State the number of lines in the records that contain "size", with no other words.

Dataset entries
——————————
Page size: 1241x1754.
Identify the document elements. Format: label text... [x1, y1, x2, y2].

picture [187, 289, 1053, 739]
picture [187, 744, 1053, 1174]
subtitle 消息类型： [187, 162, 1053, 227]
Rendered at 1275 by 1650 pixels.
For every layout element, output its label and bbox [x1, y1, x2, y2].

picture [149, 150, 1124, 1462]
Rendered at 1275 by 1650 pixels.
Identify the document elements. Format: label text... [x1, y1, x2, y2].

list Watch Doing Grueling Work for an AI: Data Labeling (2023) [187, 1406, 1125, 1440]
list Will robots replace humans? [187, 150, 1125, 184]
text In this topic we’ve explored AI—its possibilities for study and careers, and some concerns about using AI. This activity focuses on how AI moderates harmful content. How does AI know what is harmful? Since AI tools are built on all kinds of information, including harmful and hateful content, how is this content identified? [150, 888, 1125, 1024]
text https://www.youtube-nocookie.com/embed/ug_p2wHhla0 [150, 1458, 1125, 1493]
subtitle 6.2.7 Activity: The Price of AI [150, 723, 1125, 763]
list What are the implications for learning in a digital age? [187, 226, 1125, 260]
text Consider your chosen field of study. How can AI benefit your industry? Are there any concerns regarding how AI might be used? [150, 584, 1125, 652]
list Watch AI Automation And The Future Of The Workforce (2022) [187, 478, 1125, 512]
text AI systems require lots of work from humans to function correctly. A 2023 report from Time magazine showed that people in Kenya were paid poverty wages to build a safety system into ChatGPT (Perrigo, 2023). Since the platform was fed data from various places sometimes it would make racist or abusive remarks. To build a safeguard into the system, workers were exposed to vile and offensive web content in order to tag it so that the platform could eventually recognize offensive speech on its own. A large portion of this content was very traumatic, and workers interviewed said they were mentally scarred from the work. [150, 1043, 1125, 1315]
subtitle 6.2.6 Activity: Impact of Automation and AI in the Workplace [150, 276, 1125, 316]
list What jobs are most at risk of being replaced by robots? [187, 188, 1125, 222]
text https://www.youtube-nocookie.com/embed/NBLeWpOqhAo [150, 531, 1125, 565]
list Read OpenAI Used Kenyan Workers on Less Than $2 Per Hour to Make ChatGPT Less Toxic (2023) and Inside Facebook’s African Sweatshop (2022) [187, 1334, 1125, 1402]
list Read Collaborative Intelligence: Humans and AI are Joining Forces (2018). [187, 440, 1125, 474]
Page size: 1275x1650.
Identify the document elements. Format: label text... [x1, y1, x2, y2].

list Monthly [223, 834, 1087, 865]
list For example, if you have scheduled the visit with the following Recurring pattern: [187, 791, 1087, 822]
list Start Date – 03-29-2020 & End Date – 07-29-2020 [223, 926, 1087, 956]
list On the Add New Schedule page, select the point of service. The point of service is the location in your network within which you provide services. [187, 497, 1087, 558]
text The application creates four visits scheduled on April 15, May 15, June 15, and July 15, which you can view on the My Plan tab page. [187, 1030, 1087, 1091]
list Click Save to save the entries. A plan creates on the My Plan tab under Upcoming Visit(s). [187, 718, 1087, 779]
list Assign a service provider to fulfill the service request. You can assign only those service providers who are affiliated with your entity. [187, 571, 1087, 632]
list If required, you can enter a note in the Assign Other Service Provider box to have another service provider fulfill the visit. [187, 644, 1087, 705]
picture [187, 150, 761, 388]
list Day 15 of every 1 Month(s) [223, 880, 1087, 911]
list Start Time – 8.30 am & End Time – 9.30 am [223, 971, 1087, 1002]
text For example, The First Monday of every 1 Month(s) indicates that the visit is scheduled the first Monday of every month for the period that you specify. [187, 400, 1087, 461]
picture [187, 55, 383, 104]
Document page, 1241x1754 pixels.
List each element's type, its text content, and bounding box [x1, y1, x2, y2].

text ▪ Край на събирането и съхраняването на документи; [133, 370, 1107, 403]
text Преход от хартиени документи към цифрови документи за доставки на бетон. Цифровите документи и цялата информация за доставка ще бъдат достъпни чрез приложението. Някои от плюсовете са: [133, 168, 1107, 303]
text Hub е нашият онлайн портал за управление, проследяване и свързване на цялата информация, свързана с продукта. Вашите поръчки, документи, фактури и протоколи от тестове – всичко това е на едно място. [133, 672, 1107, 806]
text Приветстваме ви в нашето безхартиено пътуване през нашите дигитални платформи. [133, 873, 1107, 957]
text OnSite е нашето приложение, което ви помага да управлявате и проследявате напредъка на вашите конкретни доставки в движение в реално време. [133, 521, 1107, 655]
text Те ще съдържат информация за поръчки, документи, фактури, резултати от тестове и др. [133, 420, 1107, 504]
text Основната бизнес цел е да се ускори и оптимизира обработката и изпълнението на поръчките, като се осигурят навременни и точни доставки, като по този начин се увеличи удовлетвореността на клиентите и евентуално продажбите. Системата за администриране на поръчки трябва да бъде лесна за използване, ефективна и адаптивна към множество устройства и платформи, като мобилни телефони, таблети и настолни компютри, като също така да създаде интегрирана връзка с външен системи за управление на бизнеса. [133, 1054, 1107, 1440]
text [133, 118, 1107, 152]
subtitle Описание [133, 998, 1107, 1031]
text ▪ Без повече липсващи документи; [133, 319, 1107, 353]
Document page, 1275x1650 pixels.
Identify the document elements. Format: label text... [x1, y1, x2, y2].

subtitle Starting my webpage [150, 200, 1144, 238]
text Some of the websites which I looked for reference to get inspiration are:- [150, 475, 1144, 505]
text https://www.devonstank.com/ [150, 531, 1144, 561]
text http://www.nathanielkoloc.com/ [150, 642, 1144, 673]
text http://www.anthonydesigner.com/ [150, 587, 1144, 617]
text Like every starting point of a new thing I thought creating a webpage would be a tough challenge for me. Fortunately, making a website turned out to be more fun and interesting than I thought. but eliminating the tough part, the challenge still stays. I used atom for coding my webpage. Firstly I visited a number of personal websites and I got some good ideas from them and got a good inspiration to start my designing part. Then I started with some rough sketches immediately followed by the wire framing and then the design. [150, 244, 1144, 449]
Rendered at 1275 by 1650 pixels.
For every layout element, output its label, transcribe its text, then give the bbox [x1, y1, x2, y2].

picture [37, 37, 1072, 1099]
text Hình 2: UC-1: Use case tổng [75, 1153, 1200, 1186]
——————————
# SOLUTION TO THIS EXERCISE:
2